Work task:
Only the pictures are to be left out; return the rest of the data exactly as it stands.
╭──
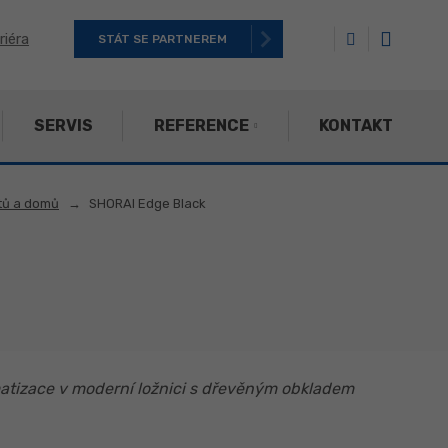
riéra
STÁT SE PARTNEREM
SERVIS
REFERENCE
KONTAKT
ytů a domů
SHORAI Edge Black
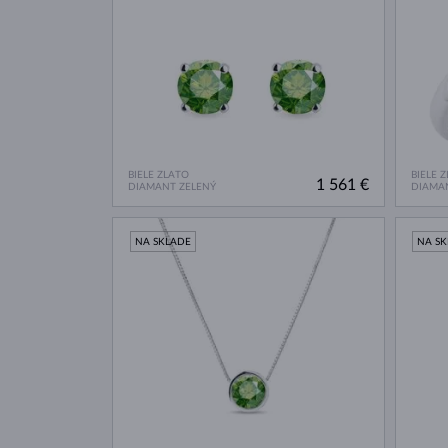
BIELE ZLATO
BIELE 
1 561 €
DIAMANT ZELENÝ
DIAMA
NA SKLADE
NA S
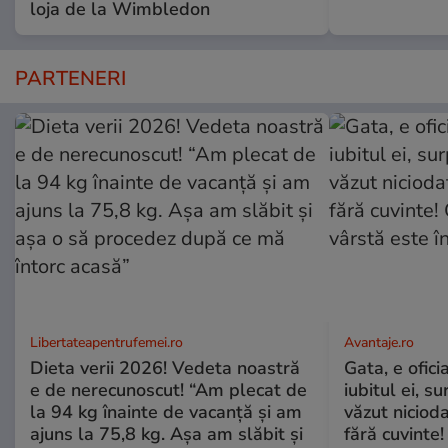
loja de la Wimbledon
PARTENERI
Libertateapentrufemei.ro
Avantaje.ro
Dieta verii 2026! Vedeta noastră
Gata, e ofici
e de nerecunoscut! “Am plecat de
iubitul ei, s
la 94 kg înainte de vacanță și am
văzut nicioda
ajuns la 75,8 kg. Așa am slăbit și
fără cuvinte!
╰──
Response area:
riéra
STÁT SE PARTNEREM
SERVIS
REFERENCE
KONTAKT
ytů a domů
SHORAI Edge Black
BIELE ZLATO
BIELE 
1 561 €
DIAMANT ZELENÝ
DIAMA
NA SKLADE
NA S
loja de la Wimbledon
PARTENERI
Libertateapentrufemei.ro
Avantaje.ro
Dieta verii 2026! Vedeta noastră
Gata, e ofici
e de nerecunoscut! “Am plecat de
iubitul ei, s
la 94 kg înainte de vacanță și am
văzut nicioda
ajuns la 75,8 kg. Așa am slăbit și
fără cuvinte!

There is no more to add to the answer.